Rule #26: First page must…Never end the first page with the last word completing a sentence. Always make the reader turn the page.
Rule #27: Instruct. Write “over please” on the first page.
Rule #28: Easy to read. Blow up type 110% to make it easier to read.
Rule #29: The magical “You.” Have the letter be “YOU-oriented” not “WE-oriented.” For example…
- “You’ll gain…”
- You’ll discover…”
- “Let me tell you….”
- “If you’re like…”
- “I’d like to show you…”
Don’t use “our company” or “we believe.” The prospect doesn’t care about what you think, only about what he or she needs.
Rule #30: Action. Use an active voice and present tense. Don’t say “The free book will be forwarded to you.” Say, “I’ll send you your free book.”
Rule #31: Audience of one. Always write to one person. You should avoid writing to a group of people. Be interested only in one person’s likes and dislikes, needs and beliefs.
Rule #32: Preemptive. Anticipate questions and prove your benefits. Confront negatives with positives.
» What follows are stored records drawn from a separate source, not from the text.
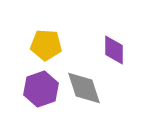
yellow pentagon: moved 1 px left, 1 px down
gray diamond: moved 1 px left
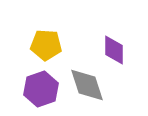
gray diamond: moved 3 px right, 3 px up
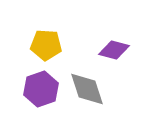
purple diamond: rotated 76 degrees counterclockwise
gray diamond: moved 4 px down
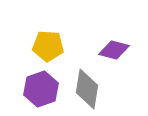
yellow pentagon: moved 2 px right, 1 px down
gray diamond: rotated 27 degrees clockwise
Rule #33: Don’t brag. Never brag about yourself. Let the facts and testimonials brag about you.
#34: Graphs and charts. People believe and love graphs and charts. Use comparison.
#35: Social proof. Use 5-star ratings, reviews and social proof.
Use the rules above as a handy checklist. See if your copywriter is in violation or in harmony with these proven techniques that can make the difference between breakthrough copy and mediocre copy. Or worse, failure.